Task objective →
Count how many lines below include the string "DeLonghi". Only that number should appear in the reply.

Dataset entries:
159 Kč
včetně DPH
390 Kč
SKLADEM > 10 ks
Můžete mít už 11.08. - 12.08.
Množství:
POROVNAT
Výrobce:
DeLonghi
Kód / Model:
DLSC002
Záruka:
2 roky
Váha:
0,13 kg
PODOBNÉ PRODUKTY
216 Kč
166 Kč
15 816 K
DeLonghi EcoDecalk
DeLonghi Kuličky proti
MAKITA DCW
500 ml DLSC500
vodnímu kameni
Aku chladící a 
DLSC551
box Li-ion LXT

Response area →
3